All the baking at Veniero’s—an East Village institution dating back to 1894—happens in the original basement bake shop, as it has for the past 129 years. “Veniero’s uses all fresh ingredients, no artificial ingredients whatsoever and all handmade, hand cutout cookies and biscotti,” the business writes on its website.
This quality-minded marketing can take many forms. Fortunato Brothers, an Italian bakery that’s been open since 1976 in Williamsburg, NY, recently soared to TikTok stardom, amassing thousands of likes on their videos of bakers stretching sfogliatella or layering rainbow cookies. Among the bakery’s earliest videos is a clip of “cookie day,” where a baker pipes what looks like hundreds of butter-yellow cookies that, once adorned with a chocolate disc, bake en masse in a floor-to-ceiling oven.
The easiest way to find out if a bakery makes its products in-house? Just give them a call. If you can’t find a fresh butter cookie near you, plenty of bakeries—like Villabate Alba and Biscotti Dolci—ship nationwide. But the short ingredient list and one-dough-fits-many-cookies approach also makes them an approachable home baking project.
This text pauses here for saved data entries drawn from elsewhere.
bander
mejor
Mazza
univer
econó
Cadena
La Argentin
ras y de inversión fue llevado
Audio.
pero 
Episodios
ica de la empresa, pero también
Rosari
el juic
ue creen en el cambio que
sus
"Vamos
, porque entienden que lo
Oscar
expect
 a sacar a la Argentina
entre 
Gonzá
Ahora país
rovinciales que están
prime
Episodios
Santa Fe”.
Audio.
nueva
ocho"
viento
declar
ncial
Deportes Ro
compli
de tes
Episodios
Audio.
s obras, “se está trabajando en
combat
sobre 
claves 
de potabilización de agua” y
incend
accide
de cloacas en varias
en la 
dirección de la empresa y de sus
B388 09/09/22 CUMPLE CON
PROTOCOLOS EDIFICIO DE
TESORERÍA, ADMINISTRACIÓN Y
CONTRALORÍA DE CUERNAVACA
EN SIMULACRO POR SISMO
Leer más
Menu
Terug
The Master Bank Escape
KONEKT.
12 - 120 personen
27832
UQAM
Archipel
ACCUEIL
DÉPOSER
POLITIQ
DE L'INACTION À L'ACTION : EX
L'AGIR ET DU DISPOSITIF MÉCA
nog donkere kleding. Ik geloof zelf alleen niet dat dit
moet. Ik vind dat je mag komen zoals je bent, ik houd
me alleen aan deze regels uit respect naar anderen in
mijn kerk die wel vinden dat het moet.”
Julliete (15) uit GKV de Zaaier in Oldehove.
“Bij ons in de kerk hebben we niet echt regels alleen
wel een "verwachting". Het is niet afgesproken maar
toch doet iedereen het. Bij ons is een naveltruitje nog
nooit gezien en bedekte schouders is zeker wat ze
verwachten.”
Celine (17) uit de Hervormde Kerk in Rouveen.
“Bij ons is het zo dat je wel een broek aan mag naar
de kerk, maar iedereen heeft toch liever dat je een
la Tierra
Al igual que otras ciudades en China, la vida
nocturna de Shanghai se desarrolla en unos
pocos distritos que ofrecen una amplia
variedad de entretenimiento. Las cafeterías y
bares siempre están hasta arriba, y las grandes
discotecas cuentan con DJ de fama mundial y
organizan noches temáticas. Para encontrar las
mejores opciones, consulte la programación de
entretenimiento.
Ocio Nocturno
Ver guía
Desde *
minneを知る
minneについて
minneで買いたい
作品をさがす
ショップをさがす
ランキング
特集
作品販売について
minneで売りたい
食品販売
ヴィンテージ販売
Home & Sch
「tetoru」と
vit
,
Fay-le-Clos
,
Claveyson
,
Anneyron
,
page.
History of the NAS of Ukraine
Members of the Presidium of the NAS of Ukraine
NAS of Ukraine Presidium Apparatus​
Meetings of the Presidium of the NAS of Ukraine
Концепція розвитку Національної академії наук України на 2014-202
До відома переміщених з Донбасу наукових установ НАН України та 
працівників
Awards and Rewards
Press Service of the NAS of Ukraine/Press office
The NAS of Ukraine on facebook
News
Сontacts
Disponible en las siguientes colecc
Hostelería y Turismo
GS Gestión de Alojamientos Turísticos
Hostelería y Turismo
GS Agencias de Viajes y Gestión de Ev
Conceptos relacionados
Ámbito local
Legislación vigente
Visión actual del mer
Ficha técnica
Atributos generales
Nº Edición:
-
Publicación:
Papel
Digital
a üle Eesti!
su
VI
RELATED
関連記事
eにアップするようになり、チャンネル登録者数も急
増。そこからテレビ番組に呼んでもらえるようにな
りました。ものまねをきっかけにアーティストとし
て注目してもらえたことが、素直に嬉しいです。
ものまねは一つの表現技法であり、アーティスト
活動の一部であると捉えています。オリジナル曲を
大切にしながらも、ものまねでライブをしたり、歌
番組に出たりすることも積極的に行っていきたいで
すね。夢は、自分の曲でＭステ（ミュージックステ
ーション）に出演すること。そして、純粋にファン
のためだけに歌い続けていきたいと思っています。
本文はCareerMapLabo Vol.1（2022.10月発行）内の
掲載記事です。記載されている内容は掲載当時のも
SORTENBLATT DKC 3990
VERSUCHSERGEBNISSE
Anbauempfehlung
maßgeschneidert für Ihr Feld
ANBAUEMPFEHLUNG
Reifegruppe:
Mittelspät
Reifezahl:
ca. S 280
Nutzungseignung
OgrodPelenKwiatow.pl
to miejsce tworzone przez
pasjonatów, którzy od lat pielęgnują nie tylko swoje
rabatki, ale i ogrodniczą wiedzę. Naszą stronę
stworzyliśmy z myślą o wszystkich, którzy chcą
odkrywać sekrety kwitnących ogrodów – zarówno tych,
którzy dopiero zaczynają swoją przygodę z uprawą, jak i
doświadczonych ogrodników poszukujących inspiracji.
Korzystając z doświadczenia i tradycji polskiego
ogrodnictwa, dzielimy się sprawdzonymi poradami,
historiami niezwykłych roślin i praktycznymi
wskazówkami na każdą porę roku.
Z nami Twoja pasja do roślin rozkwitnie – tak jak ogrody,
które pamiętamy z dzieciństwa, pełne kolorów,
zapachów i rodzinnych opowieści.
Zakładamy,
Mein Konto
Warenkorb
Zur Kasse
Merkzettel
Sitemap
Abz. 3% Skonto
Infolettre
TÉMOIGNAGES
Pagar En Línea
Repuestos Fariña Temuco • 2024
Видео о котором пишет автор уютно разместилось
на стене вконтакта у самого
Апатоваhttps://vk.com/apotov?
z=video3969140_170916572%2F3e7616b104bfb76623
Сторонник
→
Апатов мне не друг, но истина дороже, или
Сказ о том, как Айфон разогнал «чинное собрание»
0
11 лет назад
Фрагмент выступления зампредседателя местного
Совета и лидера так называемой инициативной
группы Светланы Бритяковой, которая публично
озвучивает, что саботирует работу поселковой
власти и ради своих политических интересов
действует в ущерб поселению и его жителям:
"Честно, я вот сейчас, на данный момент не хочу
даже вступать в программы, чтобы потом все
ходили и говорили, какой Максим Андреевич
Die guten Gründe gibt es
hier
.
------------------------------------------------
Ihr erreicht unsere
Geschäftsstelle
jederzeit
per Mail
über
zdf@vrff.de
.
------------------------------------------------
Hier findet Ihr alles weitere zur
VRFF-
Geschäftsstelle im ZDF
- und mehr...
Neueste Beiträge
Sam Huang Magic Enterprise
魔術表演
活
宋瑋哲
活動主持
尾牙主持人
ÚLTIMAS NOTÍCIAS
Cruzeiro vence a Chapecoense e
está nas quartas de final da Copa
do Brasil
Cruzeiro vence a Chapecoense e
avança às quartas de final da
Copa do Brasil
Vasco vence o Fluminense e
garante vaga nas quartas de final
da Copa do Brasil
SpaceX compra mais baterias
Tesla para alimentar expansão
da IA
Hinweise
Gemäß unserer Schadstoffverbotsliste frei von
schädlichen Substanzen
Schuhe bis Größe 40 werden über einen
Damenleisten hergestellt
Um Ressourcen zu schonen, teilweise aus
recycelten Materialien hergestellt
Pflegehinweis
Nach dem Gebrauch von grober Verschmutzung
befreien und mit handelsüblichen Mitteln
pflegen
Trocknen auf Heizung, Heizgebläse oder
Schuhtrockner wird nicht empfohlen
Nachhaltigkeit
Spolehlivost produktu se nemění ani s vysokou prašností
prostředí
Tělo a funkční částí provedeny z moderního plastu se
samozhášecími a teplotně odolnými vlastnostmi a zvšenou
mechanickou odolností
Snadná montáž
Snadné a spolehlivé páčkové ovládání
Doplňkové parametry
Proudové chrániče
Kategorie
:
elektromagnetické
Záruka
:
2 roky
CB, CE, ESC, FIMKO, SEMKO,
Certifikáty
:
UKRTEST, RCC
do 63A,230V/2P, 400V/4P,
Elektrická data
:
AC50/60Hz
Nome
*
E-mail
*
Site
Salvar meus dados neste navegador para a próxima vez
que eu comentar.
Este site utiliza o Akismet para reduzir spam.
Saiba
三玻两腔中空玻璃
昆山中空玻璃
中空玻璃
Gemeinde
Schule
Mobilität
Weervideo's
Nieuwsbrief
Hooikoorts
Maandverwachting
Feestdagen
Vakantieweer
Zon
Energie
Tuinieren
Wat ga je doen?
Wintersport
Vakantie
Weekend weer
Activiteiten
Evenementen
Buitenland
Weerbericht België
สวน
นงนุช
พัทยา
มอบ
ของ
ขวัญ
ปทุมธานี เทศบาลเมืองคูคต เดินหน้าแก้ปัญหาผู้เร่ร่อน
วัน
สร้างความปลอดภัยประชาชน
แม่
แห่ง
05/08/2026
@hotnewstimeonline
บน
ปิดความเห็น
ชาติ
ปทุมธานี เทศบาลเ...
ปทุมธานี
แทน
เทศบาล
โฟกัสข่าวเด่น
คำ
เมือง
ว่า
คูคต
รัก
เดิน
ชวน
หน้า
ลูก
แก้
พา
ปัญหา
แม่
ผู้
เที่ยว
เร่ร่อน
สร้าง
Though I enjoyed countless variations on this cookie throughout my childhood, I never saw one baked in small batches in a home kitchen, so I set out to develop a recipe that home bakers could easily follow. My recipe for Italian Butter Cookies starts with a simple, buttery cookie dough, tinged with vanilla and almond extracts, then piped through a star tip for the signature swirl. You can commit fully to one type, but I encourage you to channel the more-is-more spirit of the opulent bakery platters and make a selection. Sandwich the cookies with apricot jam, dip them in melted chocolate, or coat in sprinkles. Top with a single maraschino cherry and dust with powdered sugar. Try each variety and see which is your favorite.